Newbie here - longtime redraft player, and week 4 is my first week playing DFS (DraftKings only). Read Cracking Draft Kings, and have been soaking up as much info as possible the first 3 weeks - held out on actually playing so I had some 2015 data points to work with.
Came here for the discussion on how many lineups to play on any given week while I was researching how to best manage exposure...My first set of lineups were only about 20% unique, and so I felt I was too exposed to a handful of players/games....So I redid them all, but in retrospect, after reading this thread, I feel like my next pass was way too far on the other end of the spectrum. I ended up with 13 unique lineups that all had a bit of overlap (I used those 13 lineups in 13 different entries: 5x $3 GPPs, 5x $5 3-player, and 3x $5 doubles - all Sunday-Monday slates - you can see what I ended up with here:
https://www.dropbox.com/sh/owhqz9vfjv7lkf4/AABUsmRhEJ89kIDaKmLTJRPZa?dl=0 - it's looking like I'll end up breaking even, which maybe isn't so bad given how wacky this weekend was).
As for what kind of player I'd like to be, since a few people made that comment, I'd prefer consistent winning over large swings.

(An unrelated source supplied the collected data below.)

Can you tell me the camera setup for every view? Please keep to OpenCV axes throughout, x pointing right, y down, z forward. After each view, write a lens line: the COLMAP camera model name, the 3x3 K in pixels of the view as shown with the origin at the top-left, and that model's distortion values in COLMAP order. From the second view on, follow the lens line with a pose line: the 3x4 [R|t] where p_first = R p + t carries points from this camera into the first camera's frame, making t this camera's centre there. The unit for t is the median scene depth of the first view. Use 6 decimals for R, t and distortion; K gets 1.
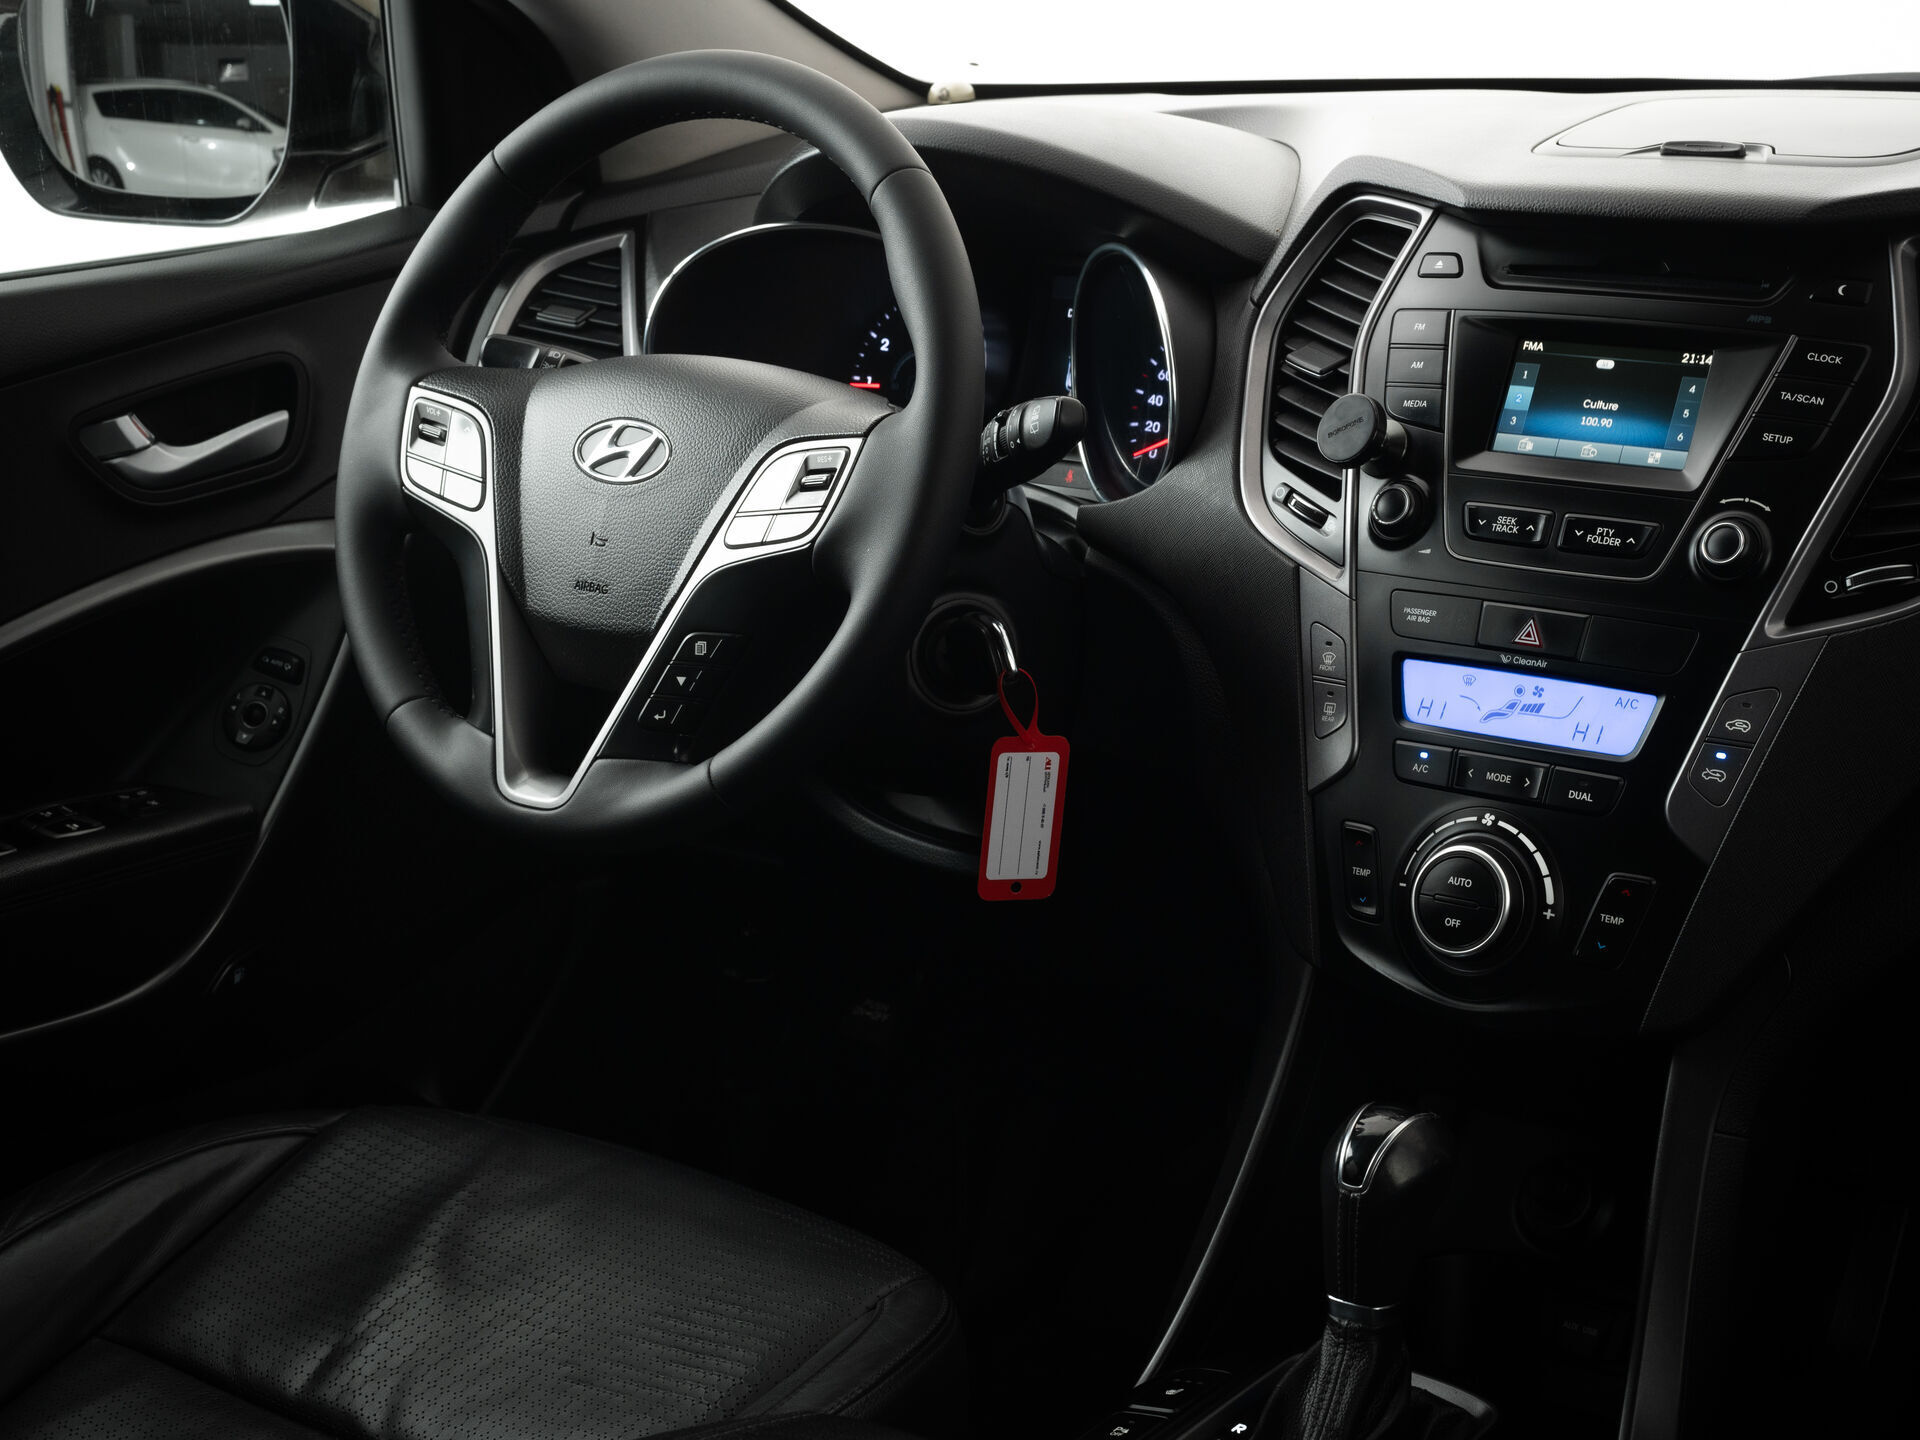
lens RADIAL K [[3245.1, 0, 1051.3], [0, 3245.1, 714.8], [0, 0, 1]] dist [-0.010424, -0.001490]
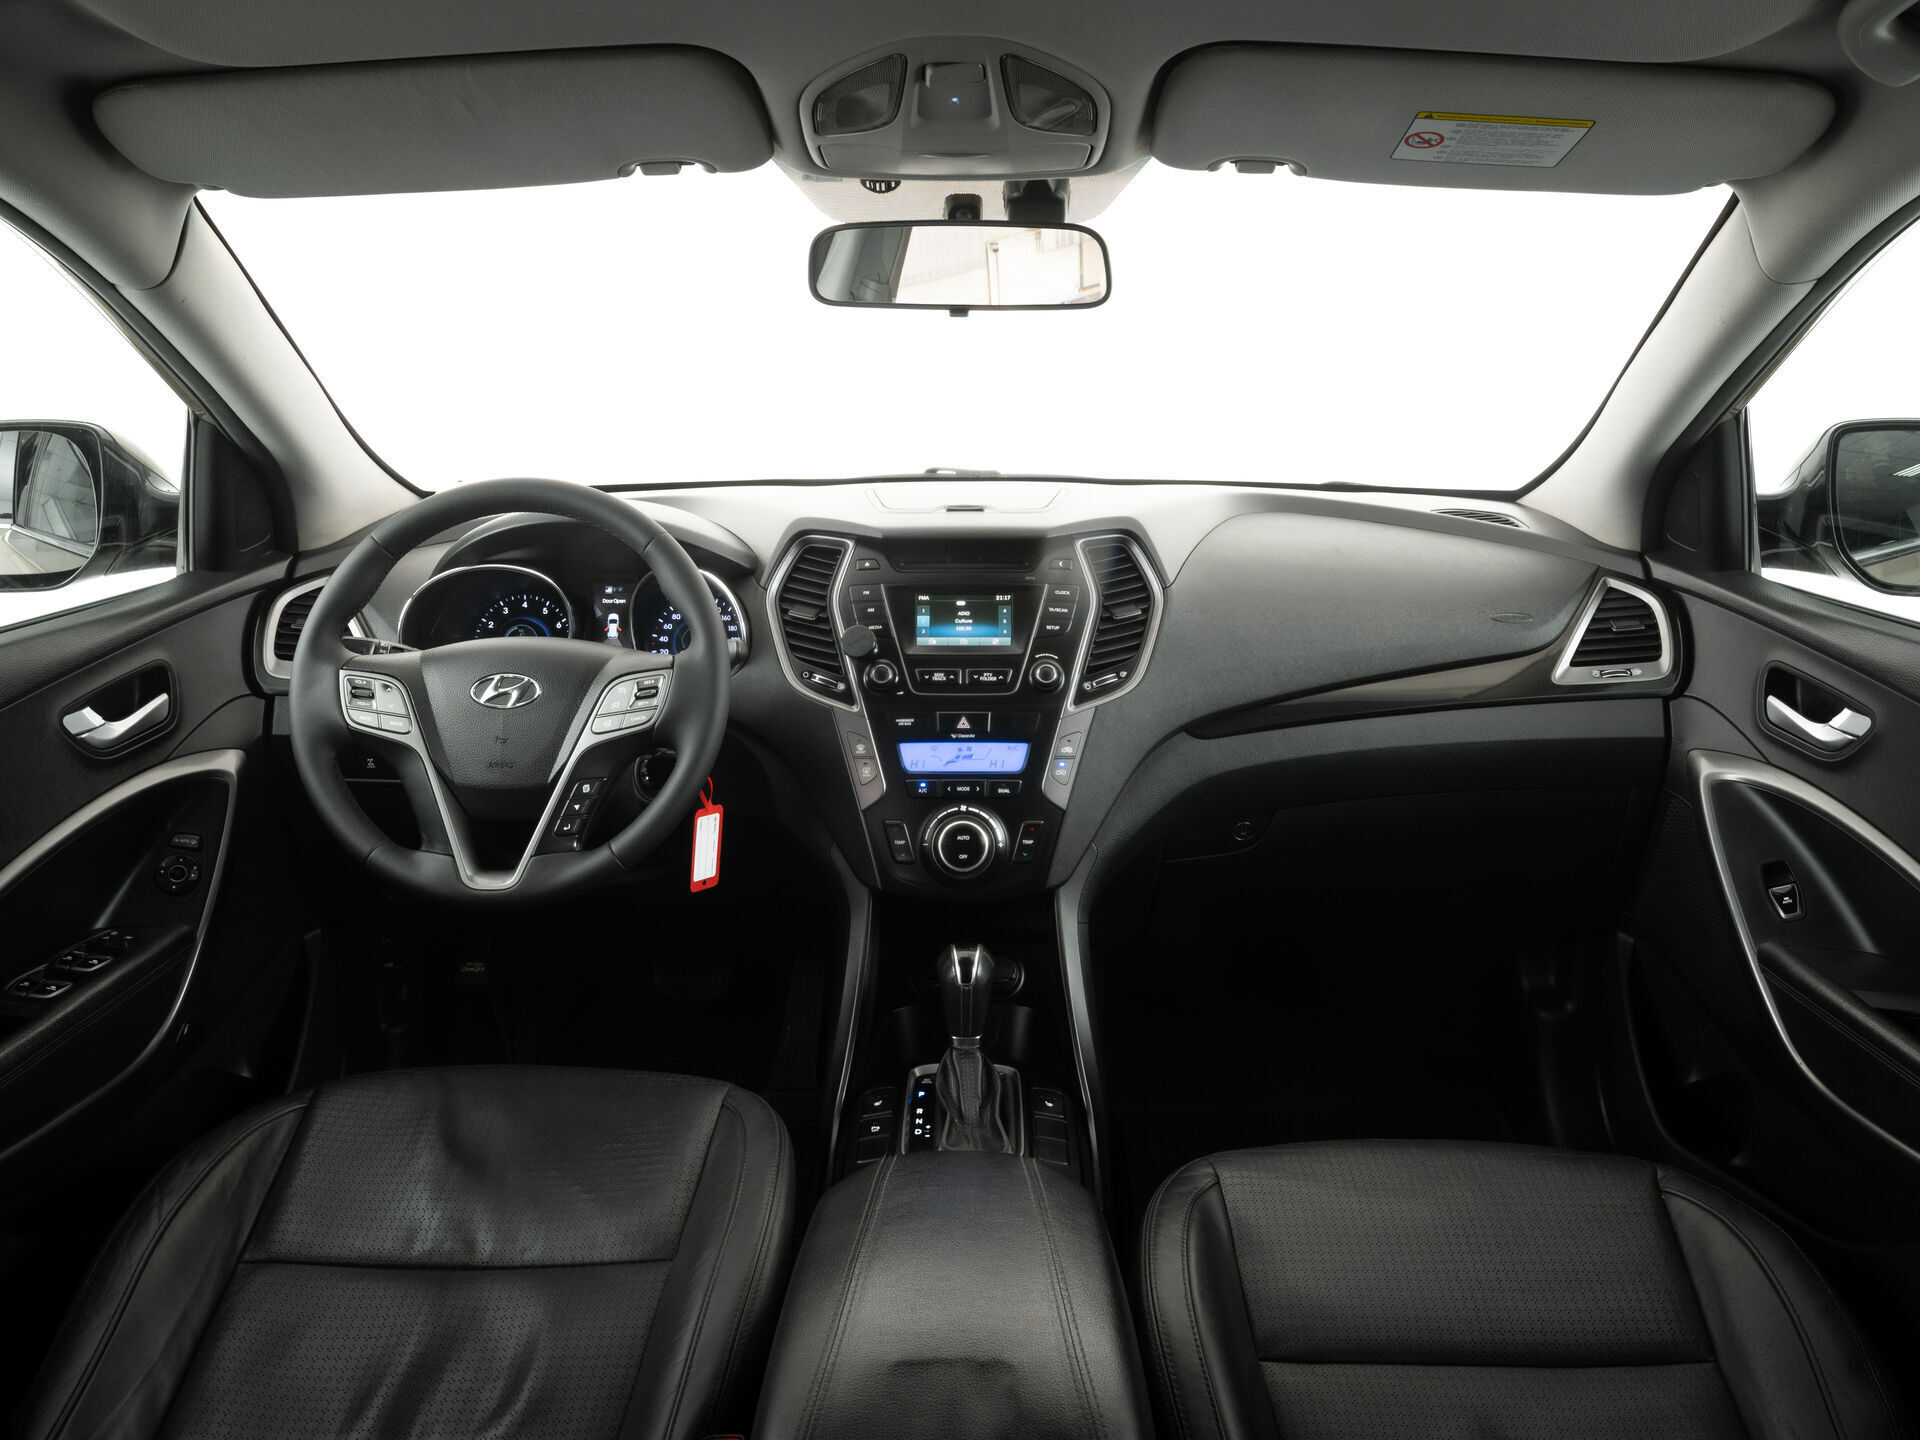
lens RADIAL K [[1375.6, 0, 964.9], [0, 1375.6, 656.4], [0, 0, 1]] dist [-0.025680, -0.000634]
pose [[0.803398, -0.101375, 0.586750, -0.397158], [0.138188, 0.990240, -0.018125, -0.052373], [-0.579186, 0.095644, 0.809565, 0.215014]]
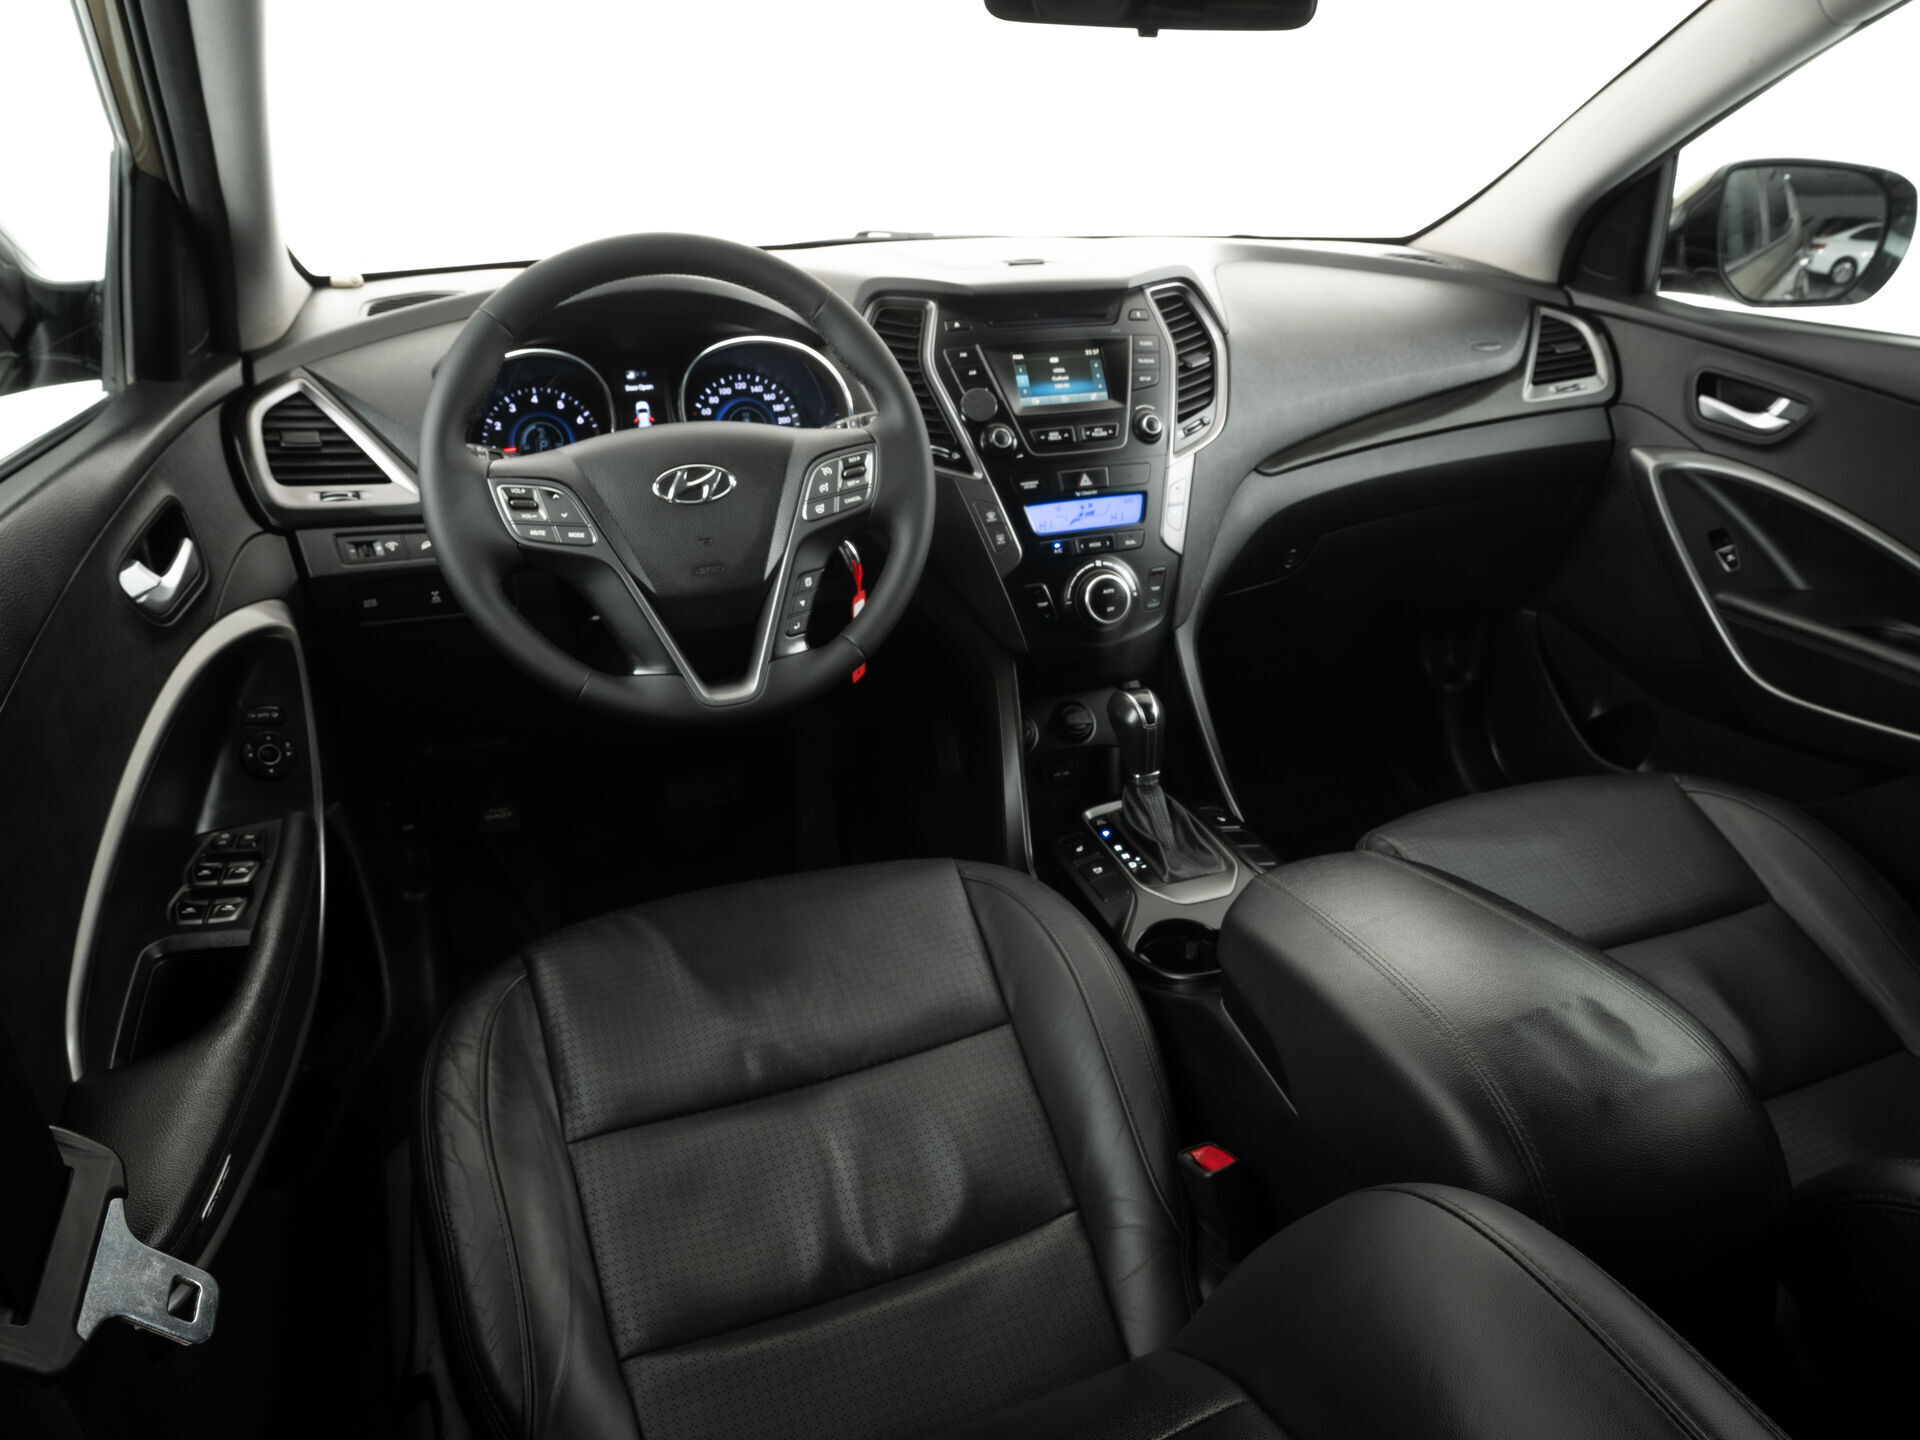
lens RADIAL K [[1292.7, 0, 1034.1], [0, 1292.7, 716.5], [0, 0, 1]] dist [-0.023214, 0.001129]
pose [[0.509857, -0.328858, 0.794920, -0.631457], [0.216020, 0.943383, 0.251723, -0.102368], [-0.832695, 0.043376, 0.552030, 0.520445]]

My intuition says that over the long term, consistency will win out over the latter - is that a poor assumption?
Going to try rolling with 3-4 identical lineups across all my cash games next week, and try to enter a lot more contests with smaller buy-ins per jandyt's suggestion. Rolling with just 1-2 lineups seems too risky to me (granted, I have 0 experience prior to this week) - Walking Boot's logic seems to makes sense:
- if you go 1 or 2 and 1 misses, you either lose money or break even...and in the NFL, the likelihood of 1 miss isn't that low
- if you go 3, 2 hit and 1 miss, you make money
- if you go 4, 2 hit and 2 miss, you break even
For GPP, I'm thinking of sticking to more or less the same approach I took this week: make 1 lineup per stack I like...But how overlap is ok in the non-stack portion of these lineups? And should I worry about overlap/exposure between my GPP lineups and my cash game lineups? Or should exposure/overlap be managed separately for GPP vs cash games?
Since I'm planning to drastically reduce my number of lineups per week, therefore increasing my overlap/exposure, I'm back to having a difficult time understanding what my goals should be regarding properly managing my exposure...In 'Cracking Draft Kings' there's a chart on page 136 "Ideal Positional Exposure Based on Rankings" with "Exposure Percentage" on the Y axis and "Total Exposure Ranking (Cash Game + Tournament) on the X axis - I don't get it. I understand the Y axis, but not the X. Is the lesson here important? Can someone explain? I've reread that section a dozen times and still can't figure it out...
Any suggestions for analyzing and balancing exposure? Useful tools perhaps? I'm playing around with Daily Crusher right now, but didn't utilize it for actually putting my lineups together.
I'm surprised that Dodds said "I don't worry a ton about overlap" - doesn't that mean "I don't worry a ton about my exposure"? Am I worrying too much about this metric?
One thing that really shocked me in this thread was the suggestion of playing 10-20% of ones bankroll. Seems like A LOT to me. I decided my bankroll for this week by calculating how much cash I have per week if I were to win $0 every week. I deposited $600, so with 14 weeks left I had $42 to spend per week. Since I figured I should win some each week, I bumped my budget to ~$50/week. I realize this is wayyyyy too conservative, but since it was my first week, I thought that was a good place to start. 10-20% seems wayyyy aggressive to me - you could go broke within 5-6 weeks. I think my logic on this stems from my previous experience playing a lot of poker in casinos...Can someone elaborate on where the 10-20% strategy comes from?
A somewhat unrelated question that I thought of while reading this thread - any particular reason why content like the David Dodds cash game stacking strategy is not blogged on both Fanduels and DraftKings blogs? I'm currently only following DraftKings blog since that's where I play, but it seems applicable/interesting for everyone, regardless of which site they play, no? Does this happen often, and so I should follow both?